Langkah Erika terhenti oleh suara ketus itu. Ia kira Ibu mertuanya lanjut tidur di dalam kamarnya. Ternyata masih setia menjadi mandor yang meresahkan.

"Mau mandi, Bu. Masaknya setelah sholat saja!" Jawab Erika kalem. Pembawaanya memang lemah lembut.

"Kamu itu mandi mau berapa kali? Tadi uda, sekarang mau mandi lagi! Memangnya air itu gratis? Anak ibu loh yang banting tulang__"

"Bu, tubuh Erika terkena keringat dan juga debu sehabis bebenah," sergah Erika cepat. Ia pusing pagi pagi buta sudah dibawelin. Apalagi kalau sudah menyangkut masalah ungkit mengungkit keuangan yang memang kewajiban seorang suami. Andai ia tidak akan menunaikan sholat, ia pun sangat enggan untuk mandi sebelum kerjaan rumah selesai semua. Tapi... Bukannya kalau akan menghadap-Nya, kita di wajibkan dalam keadaan bersih dan suci? Ingin sekali ia melontarkan hal tersebut, tetapi pasti akan berujung dikatai sok menggurui.

"Kamu itu kurang ajar sekali menjadi menantu! Selalu saja membantah!"

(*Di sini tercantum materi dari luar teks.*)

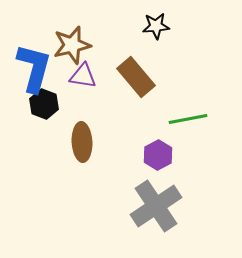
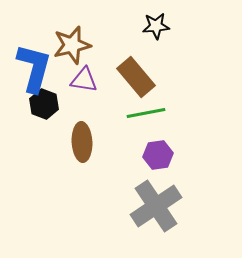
purple triangle: moved 1 px right, 4 px down
green line: moved 42 px left, 6 px up
purple hexagon: rotated 20 degrees clockwise
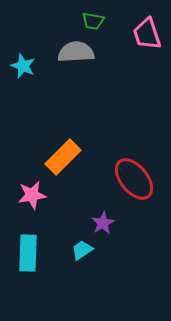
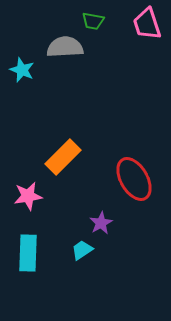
pink trapezoid: moved 10 px up
gray semicircle: moved 11 px left, 5 px up
cyan star: moved 1 px left, 4 px down
red ellipse: rotated 9 degrees clockwise
pink star: moved 4 px left, 1 px down
purple star: moved 2 px left
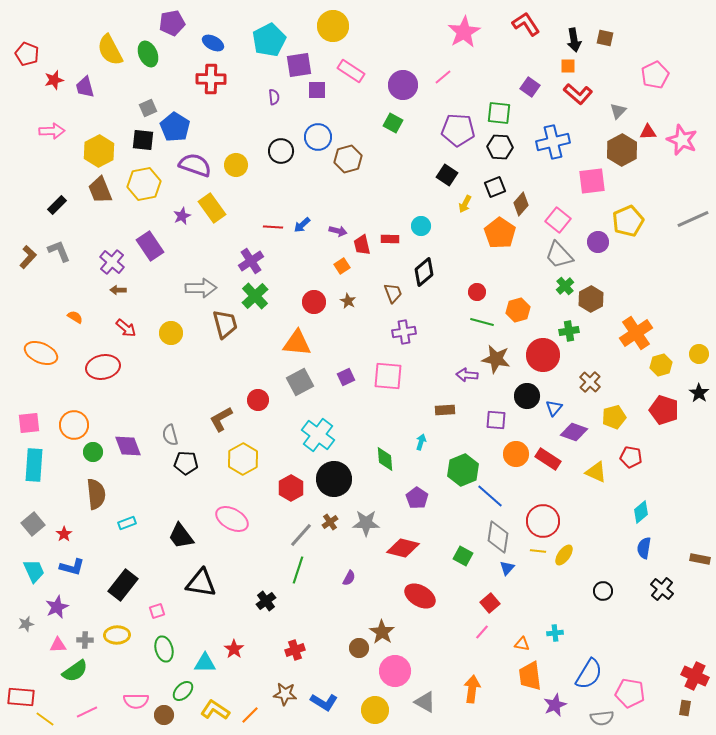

Tarik nafas buang nafas. Baru Erika mau menjawab dengan cara nya sendiri, Aldo-sang Suami sudah keluar kamar dengan wajah bantalnya. Rambut acak acakan sembari mengucek matanya.

"Ada apa sih, kok subuh subuh sudah ribut?" tanya Aldo sembari menatap dua wanita di depannya.

"Istri mu loh, Al, susah sekali dibilangin sama Ibu." adu Ibu Rina dengan tampang sedihnya. Nada ketusnya entah kabur kemana. Erika kadang muak melihatnya. Tetapi demi kedamaian dan agar masalah tidak berkepanjangan, Erika selalu mengalah.

"Erika?" seru Aldo penuh dengan tatapan tanyanya, meminta penjelasan.

"Aku mau sholat, Mas!" Erika berlalu ke arah kamar mandi. Menjelaskan ini dan itu, membuat kewajibannya ke Tuhan-nya bisa saja habis waktu di hari subuh itu.

"Lihatlah istri mu itu, sangat kurang ajar! Tidak tau cara bersikap sopan santun ke Ibu mertua dan Suami sendiri." Seperti ada angin segar, Ibu Rani punya kesempatan menjelek jelekkan Erika.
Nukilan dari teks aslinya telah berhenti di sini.